Central Service: The Heart of the Hospital
The following article is written by Matt Smith, marketing analyst for Healthmark Industries Co.
If you are new to the healthcare industry like I am, you might have walked through the hospital doors as a visitor or a patient before. You may have even been on numerous floors and seen different departments, but many of us have never experienced what really goes on in the basement. In the basement lies one of most important places in the hospital and goes by many names, but is most commonly referred to as the "central service" department.
The purpose of the CS department is to conserve time and duplication of efforts by centralizing the area where surgical products are cleaned and sterilized. This is the area where sterile supplies are provided for the care of the patients.

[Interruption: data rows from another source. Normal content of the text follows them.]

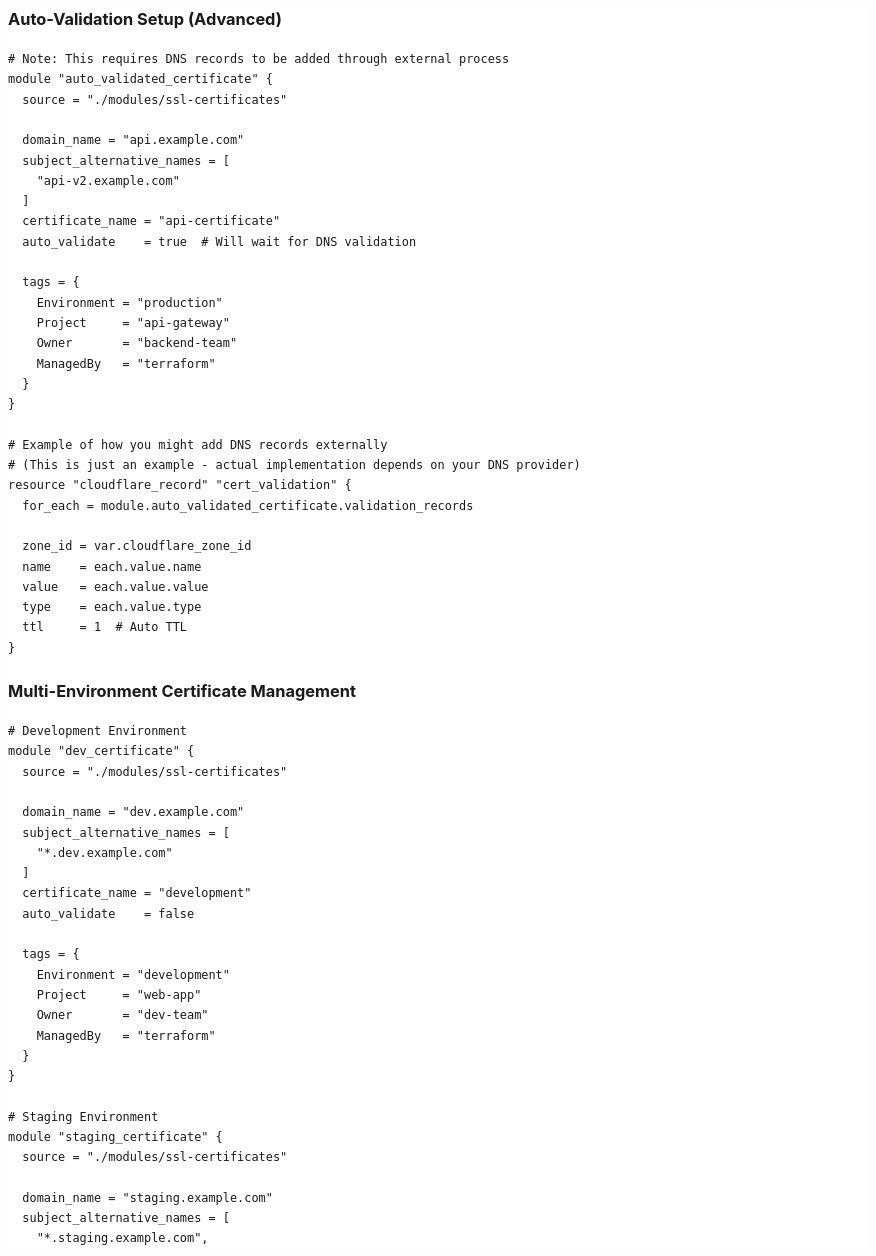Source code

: ### Auto-Validation Setup (Advanced)

```hcl
# Note: This requires DNS records to be added through external process
module "auto_validated_certificate" {
  source = "./modules/ssl-certificates"

  domain_name = "api.example.com"
  subject_alternative_names = [
    "api-v2.example.com"
  ]
  certificate_name = "api-certificate"
  auto_validate    = true  # Will wait for DNS validation

  tags = {
    Environment = "production"
    Project     = "api-gateway"
    Owner       = "backend-team"
    ManagedBy   = "terraform"
  }
}

# Example of how you might add DNS records externally
# (This is just an example - actual implementation depends on your DNS provider)
resource "cloudflare_record" "cert_validation" {
  for_each = module.auto_validated_certificate.validation_records

  zone_id = var.cloudflare_zone_id
  name    = each.value.name
  value   = each.value.value
  type    = each.value.type
  ttl     = 1  # Auto TTL
}
```

### Multi-Environment Certificate Management

```hcl
# Development Environment
module "dev_certificate" {
  source = "./modules/ssl-certificates"

  domain_name = "dev.example.com"
  subject_alternative_names = [
    "*.dev.example.com"
  ]
  certificate_name = "development"
  auto_validate    = false

  tags = {
    Environment = "development"
    Project     = "web-app"
    Owner       = "dev-team"
    ManagedBy   = "terraform"
  }
}

# Staging Environment
module "staging_certificate" {
  source = "./modules/ssl-certificates"

  domain_name = "staging.example.com"
  subject_alternative_names = [
    "*.staging.example.com",
```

The concept of the central service room isn't new and has been in place in most hospitals for many years. It became a popular practice when hospital administrators realized how much time, effort and money were wasted by each floor dressing and sterilizing their own surgical supplies. The aim of the CS department is to render the most efficient service in the interest of the patients and reducing the chance of cross-contamination.
Many technological advances have changed the way surgical instruments and equipment are reprocessed. Many facilities now require their central supply employees to become certified in order to use equipment such as washer decontaminators, cart washers, utensil washers, ultrasonic cleaners, steam cleaners, ethylene oxide sterilizers, low temperature sterilizers and aeration cabinets.
These advances and preparation have not only made sterile processing more efficient, but have also improved the safety of patients in healthcare facilities.
Just as the heart is the main pump supplying the body with its vital nutrients, so does central service do the same function of supplying the hospital or medical facility with its vital supplies for patient care.
So during this Central Service Week, taking place Oct. 9-15, remember to give CS professionals a pat on the back. Without their tireless efforts, other departments in the hospital wouldn't be able to carry out their lifesaving roles.